Document extract
=-=-=

README
Data Types for TypeScript
This project aims to unify TypeScript type, runtime validators, and serializable JSON schemas.
Getting Started
npm install --save data-type-ts
You can define types at runtime that are correctly inferred by TypeScript.
import * as dt from "data-type-ts"
const demoType = dt.object({
required: {
hello: dt.literal("world"),
value: dt.or(dt.number, dt.string),
},
optional: {},
})
// const demoType: dt.RuntimeDataType<{
// hello: "world";
// value: string | number;
// }>
type Demo = typeof demoType.value
// type Demo = {
// hello: "world";
// value: string | number;
// }
Use RuntimeDataType.is
to validate data:
demoType.is({ hello: "world", value: 12 })
// true
demoType.is({ hello: "word", value: 12 })
// false
Use RuntimeDataType.validate
to generate user-friendly errors.
demoType.validate({ hello: "world", value: 12 })
// undefined
demoType.validate({ hello: "word", value: 12 })

=-=-=

Available data
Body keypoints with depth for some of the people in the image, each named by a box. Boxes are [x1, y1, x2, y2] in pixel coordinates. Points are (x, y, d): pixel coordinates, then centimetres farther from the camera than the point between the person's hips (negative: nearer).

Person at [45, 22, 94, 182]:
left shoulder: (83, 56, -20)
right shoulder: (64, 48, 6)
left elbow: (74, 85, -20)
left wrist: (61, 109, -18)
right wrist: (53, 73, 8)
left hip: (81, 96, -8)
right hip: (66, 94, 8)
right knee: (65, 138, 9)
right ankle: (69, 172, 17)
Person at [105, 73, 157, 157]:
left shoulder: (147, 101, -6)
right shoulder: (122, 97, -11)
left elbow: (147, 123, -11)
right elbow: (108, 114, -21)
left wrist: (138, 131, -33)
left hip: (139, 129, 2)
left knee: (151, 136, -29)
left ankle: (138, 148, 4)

=-=-=

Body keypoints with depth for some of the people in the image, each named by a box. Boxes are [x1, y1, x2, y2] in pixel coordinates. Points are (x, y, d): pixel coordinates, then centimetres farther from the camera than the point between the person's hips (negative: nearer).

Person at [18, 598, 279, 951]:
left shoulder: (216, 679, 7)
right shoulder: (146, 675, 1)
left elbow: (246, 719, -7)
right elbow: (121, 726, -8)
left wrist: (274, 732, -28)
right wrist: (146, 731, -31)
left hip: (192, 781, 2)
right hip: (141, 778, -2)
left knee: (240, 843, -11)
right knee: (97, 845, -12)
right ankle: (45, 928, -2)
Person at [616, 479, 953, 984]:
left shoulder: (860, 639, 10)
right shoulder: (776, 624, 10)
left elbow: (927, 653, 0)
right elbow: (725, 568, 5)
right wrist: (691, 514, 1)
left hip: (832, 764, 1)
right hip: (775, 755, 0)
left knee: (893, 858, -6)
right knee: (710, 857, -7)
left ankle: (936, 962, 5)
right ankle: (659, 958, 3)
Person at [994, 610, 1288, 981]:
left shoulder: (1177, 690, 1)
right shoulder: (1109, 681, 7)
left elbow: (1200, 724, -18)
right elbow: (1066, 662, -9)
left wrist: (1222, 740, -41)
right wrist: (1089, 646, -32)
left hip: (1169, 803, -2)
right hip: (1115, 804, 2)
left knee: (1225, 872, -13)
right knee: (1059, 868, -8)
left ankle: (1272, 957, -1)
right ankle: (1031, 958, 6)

=-=-=

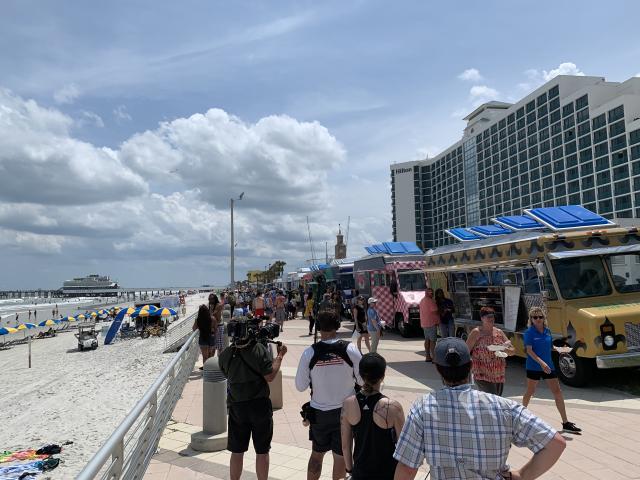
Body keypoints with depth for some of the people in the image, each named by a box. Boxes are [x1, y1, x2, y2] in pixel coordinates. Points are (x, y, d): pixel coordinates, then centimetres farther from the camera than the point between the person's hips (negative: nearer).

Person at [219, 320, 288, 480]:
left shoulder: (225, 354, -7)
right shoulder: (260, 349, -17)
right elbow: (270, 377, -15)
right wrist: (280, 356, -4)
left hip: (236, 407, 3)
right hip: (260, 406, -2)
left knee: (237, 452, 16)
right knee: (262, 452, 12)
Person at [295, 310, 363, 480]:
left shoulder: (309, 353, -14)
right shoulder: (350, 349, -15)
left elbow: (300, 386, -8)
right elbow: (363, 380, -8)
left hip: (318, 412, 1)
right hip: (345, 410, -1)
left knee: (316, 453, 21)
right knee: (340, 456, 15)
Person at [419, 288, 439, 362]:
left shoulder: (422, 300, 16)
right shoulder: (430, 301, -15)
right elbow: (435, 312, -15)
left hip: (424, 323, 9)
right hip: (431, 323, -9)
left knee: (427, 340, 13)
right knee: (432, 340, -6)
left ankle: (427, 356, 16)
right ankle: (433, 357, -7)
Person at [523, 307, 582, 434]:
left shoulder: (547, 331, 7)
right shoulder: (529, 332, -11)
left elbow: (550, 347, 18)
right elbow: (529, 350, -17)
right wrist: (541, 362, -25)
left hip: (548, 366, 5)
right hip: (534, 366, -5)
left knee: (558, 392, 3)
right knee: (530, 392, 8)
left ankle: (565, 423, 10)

=-=-=

Exercise prompt
In the README for Data Types for TypeScript, which method produces user-friendly errors?

Expected output
RuntimeDataType.validate